Page:Untangling the Web.pdf/35

From Wikisource
Jump to navigation Jump to search
This page has been proofread, but needs to be validated.

DOCID: 4046925

UNCLASSIFIED//FOR OFFICIAL USE ONLY

  1. Learn the search syntax of the search engines you use (never assume). Most search engines use double quotes ("") to enclose a phrase and the plus + and minus - keys to indicate "must include" and "must exclude" respectively. But these are by no means universal rules (especially when using international or metasearch engines).
  2. The default operator for all major US search engines is now AND. As of February 2002, no major search engine used OR as its default operator. However, most search engines will let you use an OR in the simple search box: Yahoo and Google permit OR searches in the simple search box, but you must capitalize the OR.
  3. Keep in mind that because HTML does not have a "date" tag, "date" can mean many things: creation date; the last modified date for the page; or the date search engine found the page. I do not recommend searching by date except when using weblog, news, or newsgroup search engines.

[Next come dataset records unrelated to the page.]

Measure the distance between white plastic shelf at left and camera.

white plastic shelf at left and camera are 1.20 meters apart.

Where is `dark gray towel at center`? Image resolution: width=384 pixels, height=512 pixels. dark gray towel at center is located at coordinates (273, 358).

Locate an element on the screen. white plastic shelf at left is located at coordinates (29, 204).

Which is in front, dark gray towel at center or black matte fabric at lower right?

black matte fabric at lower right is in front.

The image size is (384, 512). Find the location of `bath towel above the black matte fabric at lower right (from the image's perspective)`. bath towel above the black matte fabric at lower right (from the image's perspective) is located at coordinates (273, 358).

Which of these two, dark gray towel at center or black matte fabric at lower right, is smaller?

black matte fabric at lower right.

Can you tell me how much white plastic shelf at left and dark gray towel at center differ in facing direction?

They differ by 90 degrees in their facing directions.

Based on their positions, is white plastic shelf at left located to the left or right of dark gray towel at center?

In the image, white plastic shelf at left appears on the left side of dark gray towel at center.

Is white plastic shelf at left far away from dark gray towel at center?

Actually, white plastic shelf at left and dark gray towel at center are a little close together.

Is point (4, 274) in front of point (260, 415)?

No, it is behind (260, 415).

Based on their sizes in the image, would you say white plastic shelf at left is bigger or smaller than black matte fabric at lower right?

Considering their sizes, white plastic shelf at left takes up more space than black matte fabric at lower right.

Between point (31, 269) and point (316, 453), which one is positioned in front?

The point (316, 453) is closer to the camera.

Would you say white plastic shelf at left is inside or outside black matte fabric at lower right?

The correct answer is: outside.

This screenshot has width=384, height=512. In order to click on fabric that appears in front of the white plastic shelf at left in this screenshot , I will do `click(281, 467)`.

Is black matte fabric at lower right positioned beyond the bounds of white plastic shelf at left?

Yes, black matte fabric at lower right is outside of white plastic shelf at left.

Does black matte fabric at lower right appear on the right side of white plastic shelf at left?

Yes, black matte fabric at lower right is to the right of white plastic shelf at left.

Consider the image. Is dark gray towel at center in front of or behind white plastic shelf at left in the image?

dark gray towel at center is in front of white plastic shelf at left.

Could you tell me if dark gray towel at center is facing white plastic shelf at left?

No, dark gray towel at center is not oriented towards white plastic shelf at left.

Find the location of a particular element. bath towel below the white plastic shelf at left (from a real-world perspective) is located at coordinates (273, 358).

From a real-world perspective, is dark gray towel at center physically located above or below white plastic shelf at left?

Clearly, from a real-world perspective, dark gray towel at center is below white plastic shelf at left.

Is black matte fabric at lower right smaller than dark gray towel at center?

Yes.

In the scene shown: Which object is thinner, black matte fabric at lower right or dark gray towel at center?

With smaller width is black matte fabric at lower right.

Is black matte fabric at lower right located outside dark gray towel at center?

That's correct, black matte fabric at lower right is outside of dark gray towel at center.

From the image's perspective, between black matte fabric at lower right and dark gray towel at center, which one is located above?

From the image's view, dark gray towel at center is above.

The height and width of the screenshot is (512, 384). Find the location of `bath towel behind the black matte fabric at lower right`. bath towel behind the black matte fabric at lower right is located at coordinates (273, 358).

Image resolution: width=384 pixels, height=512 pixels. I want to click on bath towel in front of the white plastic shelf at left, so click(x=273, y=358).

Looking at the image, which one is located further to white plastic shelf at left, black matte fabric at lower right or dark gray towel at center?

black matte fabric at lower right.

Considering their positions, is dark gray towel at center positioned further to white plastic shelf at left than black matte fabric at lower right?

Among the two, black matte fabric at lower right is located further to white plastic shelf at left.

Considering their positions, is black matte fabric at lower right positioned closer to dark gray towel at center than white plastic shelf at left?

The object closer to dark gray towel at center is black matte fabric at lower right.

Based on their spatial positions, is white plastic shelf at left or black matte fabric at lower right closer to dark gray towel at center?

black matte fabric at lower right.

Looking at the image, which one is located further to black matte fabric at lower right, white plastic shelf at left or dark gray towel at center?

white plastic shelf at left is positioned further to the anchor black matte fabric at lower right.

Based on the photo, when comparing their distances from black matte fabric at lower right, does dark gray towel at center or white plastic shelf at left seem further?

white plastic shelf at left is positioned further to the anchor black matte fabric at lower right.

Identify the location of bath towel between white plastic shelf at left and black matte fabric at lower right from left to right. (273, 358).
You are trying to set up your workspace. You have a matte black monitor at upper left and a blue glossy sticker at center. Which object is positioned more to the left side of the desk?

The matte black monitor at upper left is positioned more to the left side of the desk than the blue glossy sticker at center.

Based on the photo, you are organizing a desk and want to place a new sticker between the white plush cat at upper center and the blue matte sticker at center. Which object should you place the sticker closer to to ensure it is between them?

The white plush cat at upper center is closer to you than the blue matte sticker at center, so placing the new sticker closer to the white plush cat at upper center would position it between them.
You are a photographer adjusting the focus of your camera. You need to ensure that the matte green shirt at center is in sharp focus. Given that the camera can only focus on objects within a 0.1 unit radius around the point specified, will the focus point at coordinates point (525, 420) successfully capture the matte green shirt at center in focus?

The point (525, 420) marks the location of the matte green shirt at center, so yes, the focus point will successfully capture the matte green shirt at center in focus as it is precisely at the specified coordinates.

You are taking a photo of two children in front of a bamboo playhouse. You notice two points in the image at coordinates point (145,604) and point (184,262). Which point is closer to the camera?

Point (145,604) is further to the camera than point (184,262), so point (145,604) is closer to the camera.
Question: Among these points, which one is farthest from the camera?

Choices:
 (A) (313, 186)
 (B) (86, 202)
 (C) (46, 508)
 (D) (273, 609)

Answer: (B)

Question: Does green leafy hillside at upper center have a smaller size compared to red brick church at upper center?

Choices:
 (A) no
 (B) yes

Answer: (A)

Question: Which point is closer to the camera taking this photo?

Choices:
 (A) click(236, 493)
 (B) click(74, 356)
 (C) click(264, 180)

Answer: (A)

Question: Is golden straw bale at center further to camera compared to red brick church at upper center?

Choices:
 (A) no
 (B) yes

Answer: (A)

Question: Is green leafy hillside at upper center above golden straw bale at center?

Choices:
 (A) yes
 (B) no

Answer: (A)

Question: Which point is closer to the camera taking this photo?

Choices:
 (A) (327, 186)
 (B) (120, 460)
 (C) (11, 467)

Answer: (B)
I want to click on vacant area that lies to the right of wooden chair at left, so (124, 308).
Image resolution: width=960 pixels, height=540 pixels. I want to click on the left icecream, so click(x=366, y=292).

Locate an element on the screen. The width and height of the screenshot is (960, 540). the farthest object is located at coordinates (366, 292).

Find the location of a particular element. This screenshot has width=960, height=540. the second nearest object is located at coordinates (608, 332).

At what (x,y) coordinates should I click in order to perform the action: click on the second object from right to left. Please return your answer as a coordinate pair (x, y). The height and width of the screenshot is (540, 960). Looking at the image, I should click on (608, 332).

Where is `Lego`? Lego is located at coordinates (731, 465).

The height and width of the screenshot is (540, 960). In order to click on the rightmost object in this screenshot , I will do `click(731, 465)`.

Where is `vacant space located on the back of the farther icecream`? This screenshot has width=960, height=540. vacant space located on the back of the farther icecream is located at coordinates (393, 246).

Understanding statistical interfaces is important, especially for researchers used to boolean and other non-statistical query languages. Most search engines use statistical interfaces. The search engine assigns relative weights to each search term, depending on:

  • its rarity in their database
  • how frequently the term occurs on the webpage
  • whether or not the term appears in the uri
  • how close to the top of the page the term appears
  • (sometimes) whether or not the term appears in the metatags.

When you query the database, the search engine adds up all the weights that match your query terms and returns the documents with the highest weight first. Each search engine has its own algorithm for assigning weights, and they tweak these frequently. In general, rare, unusual terms are easier to find than common ones because of the weighting system.

However, remember that "popularity" measured by various means often trumps any statistical interface.

UNCLASSIFIED//FOR OFFICIAL USE ONLY
27